Tauopathies are a group of diverse dementias and movement disorders that are characterized by intracellular accumulations of tau. They include about 20 disorders, including Alzheimer’s disease, Pick’s disease, progressive supranuclear palsy and frontotemporal dementia with Parkinsonism linked to chromosome 17 (FTDP-17). Mutation in the tau gene has been shown to cause one of these diseases (FTDP-17). More importantly, tau dysfunction and/or accumulation is believed to cause or contribute to the pathology of all these diseases. A classical pathological hallmark of some of these diseases (neurofibrillary tangles = large aggregates of tau) is now not believed to be the most toxic tau species. But what is the toxic tau species? Why is this important?
Understanding which is the toxic species of tau (which we currently do not know) would help to design specific therapies. In this study, we set out to look for biochemical tau species that would be better candidates for toxic tau species. We used mouse models overexpressing mutant forms of tau that cause neurodegeneration both in mouse models as well as in human subjects.
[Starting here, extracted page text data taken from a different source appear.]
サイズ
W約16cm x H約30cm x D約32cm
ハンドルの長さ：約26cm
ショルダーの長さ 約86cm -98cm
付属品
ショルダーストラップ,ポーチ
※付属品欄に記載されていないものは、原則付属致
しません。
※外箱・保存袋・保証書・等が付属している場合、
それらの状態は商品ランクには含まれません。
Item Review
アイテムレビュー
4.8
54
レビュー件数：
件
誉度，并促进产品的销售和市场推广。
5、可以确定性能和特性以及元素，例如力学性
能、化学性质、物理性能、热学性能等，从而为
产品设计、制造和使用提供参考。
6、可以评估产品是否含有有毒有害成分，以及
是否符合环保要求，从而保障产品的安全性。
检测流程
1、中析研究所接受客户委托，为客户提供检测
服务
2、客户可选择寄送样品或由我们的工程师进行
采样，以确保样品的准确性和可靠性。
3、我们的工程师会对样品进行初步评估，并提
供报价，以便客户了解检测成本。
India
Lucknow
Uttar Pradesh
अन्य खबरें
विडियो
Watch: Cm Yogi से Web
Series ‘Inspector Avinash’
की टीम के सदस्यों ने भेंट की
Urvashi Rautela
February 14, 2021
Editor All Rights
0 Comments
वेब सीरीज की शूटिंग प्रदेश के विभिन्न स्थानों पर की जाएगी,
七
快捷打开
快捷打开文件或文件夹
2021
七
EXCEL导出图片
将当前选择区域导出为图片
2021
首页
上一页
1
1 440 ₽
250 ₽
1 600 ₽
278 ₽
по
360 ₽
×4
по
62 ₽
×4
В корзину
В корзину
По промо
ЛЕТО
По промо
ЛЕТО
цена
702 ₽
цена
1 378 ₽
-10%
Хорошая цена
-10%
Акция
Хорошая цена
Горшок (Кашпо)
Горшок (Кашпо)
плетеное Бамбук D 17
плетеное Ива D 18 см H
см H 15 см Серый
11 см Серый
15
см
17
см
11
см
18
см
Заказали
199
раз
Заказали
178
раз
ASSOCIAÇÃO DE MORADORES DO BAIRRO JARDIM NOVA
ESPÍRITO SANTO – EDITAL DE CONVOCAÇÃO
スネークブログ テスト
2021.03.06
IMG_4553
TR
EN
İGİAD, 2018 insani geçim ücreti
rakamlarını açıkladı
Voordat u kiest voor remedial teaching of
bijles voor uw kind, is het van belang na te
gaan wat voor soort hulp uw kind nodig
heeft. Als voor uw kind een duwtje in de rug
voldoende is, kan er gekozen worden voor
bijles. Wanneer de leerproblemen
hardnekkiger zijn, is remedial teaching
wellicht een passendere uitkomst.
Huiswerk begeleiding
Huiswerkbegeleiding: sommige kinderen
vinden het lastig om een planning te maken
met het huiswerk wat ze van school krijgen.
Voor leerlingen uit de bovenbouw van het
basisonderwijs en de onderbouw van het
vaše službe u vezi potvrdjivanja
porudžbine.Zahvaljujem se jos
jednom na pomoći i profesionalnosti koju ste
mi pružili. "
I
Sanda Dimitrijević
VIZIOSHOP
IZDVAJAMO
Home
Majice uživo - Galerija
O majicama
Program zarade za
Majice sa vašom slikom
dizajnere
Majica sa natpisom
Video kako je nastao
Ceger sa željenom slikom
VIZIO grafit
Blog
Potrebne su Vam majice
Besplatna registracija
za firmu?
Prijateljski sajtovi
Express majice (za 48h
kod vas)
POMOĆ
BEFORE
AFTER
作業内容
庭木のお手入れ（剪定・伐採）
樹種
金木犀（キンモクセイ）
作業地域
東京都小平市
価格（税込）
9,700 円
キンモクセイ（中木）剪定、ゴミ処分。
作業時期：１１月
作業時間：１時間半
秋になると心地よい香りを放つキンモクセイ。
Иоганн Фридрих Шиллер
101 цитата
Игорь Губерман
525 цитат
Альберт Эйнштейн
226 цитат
We have identified a novel tau species, tau multimers, as a possible candidate. Tau multimers were already present at low levels at young age in mouse model of tauopathy before the onset of memory deficits and they were substantially increased at later stages of the pathology. The levels of these species also correlate with the extent of memory deficits at different ages in individual mice. We saw also similar association with toxicity in another mouse model of tauopathy. In summary, we observed correlation between levels of these multimers and toxicity in two different models at various ages.
Is this biochemical species relevant to human diseases? We also observed similar species in brains from human subjects with tauopathies. Most importantly, we never detected this species in brains from non-demented subjects, suggesting a causal relationship. Our studies show that tau multimers are associated with tau toxicity and suggest a possible target for tau-based therapies.